Updated for new Laudis Neo4J connector
A powerful php crawler designed to dig up site problems.
Requirements: mysql, neo4j 4+ and php7 or 8
You will have to create 3 mysql tables as shown below (recommended collation: utf8mb4_unicode_ci).
(db name:crawl)...
CREATE TABLE crawl
.urls_captured
( id
INT(10) NOT NULL AUTO_INCREMENT , url
VARCHAR(255) NOT NULL , PRIMARY KEY (id
), UNIQUE (url
)) ENGINE = InnoDB;
CREATE TABLE crawl
.to_crawl
( id
INT(10) NOT NULL AUTO_INCREMENT , url
VARCHAR(255) NOT NULL , PRIMARY KEY (id
), UNIQUE (url
)) ENGINE = InnoDB;
CREATE TABLE crawl
.crawled
( id
INT(10) NOT NULL AUTO_INCREMENT , url
VARCHAR(255) NOT NULL , PRIMARY KEY (id
), UNIQUE (url
)) ENGINE = InnoDB;
And just one Neo4j db, set user/pass details in connection area. You'll have to add a vendor folder with the php cypher extensions. Which can be found here: https://github.com/neo4j-php/neo4j-php-client
After it's up and running, you can use xpath queries to choose what content to save into the database, also what will appear in the reports. Below is an example of how to change crawl behavior to only crawl nav links and links inside of a main element (the 'a' group is used to crawl urls, other groups will only show up in the page reports). The other gathered info will also be saved to the graph.

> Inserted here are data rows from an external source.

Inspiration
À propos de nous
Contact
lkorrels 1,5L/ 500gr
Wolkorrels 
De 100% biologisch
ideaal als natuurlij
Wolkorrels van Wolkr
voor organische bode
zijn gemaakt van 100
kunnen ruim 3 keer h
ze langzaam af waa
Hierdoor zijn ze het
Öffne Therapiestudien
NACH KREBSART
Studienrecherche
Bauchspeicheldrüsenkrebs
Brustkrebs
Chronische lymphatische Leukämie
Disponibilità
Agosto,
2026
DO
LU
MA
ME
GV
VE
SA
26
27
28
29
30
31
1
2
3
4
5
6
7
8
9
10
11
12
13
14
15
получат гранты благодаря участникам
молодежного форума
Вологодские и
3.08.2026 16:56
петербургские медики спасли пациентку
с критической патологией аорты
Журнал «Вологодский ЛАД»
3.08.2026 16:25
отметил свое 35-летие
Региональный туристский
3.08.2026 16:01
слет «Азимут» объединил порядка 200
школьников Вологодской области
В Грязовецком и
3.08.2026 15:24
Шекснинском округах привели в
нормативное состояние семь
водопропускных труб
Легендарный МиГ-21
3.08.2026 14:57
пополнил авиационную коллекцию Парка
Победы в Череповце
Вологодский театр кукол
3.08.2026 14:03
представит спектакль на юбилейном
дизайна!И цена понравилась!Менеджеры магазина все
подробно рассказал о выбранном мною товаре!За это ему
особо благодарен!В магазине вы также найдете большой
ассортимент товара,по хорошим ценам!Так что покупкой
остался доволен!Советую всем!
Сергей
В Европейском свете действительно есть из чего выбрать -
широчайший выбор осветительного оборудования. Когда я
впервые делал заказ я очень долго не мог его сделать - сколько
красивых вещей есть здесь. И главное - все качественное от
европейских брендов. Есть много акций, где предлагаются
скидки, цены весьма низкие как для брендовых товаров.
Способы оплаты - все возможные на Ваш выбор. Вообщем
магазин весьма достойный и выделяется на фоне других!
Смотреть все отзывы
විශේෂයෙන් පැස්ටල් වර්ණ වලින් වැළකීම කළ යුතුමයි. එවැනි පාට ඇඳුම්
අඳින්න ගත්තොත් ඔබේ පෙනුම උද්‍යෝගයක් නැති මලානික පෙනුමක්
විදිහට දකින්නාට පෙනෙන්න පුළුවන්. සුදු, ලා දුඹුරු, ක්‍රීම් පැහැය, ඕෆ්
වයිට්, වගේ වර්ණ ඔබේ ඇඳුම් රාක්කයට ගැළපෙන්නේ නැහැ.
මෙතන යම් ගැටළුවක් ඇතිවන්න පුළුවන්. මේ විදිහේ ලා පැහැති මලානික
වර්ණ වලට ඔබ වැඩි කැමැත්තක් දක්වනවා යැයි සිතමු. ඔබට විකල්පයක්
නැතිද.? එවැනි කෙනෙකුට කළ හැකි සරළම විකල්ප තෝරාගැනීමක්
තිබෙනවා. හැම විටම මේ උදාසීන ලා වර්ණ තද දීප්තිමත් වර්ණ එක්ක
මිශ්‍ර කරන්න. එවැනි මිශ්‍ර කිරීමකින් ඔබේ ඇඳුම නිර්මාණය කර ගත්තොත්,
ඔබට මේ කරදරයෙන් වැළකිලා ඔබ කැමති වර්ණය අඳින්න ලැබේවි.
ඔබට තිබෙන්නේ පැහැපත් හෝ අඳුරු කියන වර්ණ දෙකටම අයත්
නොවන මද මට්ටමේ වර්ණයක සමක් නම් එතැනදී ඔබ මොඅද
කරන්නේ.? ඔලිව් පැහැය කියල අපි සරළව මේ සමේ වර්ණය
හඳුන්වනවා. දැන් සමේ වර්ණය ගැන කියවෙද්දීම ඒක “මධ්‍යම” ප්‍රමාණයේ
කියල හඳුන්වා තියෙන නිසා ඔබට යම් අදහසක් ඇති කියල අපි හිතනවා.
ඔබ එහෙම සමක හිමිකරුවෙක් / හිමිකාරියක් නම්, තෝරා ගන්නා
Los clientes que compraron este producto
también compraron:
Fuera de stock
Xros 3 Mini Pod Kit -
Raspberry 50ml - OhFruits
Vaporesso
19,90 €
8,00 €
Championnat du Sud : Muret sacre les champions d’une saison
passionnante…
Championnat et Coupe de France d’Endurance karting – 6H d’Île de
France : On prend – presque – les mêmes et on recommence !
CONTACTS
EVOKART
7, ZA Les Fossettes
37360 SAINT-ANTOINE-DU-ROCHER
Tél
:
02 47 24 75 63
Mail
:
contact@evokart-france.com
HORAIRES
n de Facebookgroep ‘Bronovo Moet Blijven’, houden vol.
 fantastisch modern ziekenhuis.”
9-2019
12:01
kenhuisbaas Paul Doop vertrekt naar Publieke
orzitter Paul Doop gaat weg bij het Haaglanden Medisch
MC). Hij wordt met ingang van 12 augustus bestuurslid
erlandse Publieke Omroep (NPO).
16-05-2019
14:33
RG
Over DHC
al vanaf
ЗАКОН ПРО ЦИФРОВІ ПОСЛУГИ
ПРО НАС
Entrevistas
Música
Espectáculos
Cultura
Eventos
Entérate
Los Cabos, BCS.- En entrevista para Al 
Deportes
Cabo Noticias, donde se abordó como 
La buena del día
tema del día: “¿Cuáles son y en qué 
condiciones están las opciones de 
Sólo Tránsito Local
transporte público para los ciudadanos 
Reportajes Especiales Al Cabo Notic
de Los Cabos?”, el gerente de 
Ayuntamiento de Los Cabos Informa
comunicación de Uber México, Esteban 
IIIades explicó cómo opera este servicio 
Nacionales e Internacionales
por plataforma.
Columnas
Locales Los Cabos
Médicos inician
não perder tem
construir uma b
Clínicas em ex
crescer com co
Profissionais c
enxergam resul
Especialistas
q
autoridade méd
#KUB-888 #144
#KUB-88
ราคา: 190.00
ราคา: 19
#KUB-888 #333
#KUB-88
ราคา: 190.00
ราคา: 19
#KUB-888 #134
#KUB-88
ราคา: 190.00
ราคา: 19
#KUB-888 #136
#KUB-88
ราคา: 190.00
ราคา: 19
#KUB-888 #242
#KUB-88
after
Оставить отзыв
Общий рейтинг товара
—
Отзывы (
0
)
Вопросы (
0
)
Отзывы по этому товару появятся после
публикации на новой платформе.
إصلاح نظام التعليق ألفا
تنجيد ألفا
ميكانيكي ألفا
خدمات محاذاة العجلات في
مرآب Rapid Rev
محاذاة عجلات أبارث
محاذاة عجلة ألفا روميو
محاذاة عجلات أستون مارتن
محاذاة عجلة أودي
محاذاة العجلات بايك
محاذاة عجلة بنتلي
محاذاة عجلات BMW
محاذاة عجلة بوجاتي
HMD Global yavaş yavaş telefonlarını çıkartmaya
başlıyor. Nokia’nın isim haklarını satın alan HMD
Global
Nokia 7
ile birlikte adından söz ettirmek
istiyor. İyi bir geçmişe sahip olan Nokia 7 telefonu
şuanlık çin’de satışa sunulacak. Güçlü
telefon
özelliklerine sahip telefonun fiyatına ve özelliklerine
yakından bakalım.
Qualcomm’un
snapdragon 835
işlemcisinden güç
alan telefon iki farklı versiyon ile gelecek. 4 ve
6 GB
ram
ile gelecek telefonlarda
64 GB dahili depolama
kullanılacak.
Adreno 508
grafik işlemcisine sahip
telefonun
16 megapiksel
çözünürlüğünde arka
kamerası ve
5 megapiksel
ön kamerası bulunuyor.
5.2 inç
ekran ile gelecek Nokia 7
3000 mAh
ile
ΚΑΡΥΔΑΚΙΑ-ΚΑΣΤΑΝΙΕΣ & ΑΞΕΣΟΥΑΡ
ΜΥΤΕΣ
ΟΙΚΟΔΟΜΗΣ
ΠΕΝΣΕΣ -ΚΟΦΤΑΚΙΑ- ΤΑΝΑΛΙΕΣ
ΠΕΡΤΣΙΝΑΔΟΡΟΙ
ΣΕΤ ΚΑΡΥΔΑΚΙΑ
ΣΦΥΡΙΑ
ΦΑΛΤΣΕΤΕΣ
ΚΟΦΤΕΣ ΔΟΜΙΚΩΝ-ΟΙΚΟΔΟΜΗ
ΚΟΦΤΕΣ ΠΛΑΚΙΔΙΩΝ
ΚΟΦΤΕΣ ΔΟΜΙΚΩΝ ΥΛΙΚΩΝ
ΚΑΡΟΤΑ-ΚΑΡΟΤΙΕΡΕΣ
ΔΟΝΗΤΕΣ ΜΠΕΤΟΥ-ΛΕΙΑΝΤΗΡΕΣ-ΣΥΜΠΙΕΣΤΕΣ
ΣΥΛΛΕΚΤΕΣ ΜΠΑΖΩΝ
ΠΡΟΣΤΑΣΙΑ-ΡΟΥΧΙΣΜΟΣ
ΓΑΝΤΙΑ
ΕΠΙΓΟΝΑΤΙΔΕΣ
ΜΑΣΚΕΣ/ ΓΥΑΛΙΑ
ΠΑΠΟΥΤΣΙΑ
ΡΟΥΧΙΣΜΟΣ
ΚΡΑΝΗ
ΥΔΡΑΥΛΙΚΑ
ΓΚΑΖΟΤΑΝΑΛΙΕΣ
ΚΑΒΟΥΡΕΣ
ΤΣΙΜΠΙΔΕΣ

$data['a'] = ['main'=>['.//a'=>['href']],'nav'=>['.//a'=>['href']]];
And if you need to grab a few values in different forms, you could add in some more custom functionality like the included innertext function. Here's how to get the link, text and rel attributes from any 'a' elements in the main section if there is one (already included in the current script, innertext will get the text from any node):
$data['mainlinks'] = ['main'=>['.//a'=>['href','innertext','rel']]];
Depending on website setup, you may want to change the useragent from the default mobile ua. To enable external url check, change setting to crawlLinks->capture = 'all', '' is default.
After succesfully crawling a website, page rank will be generated and you can then head to the browse.php file to search and see what the rank for each page is.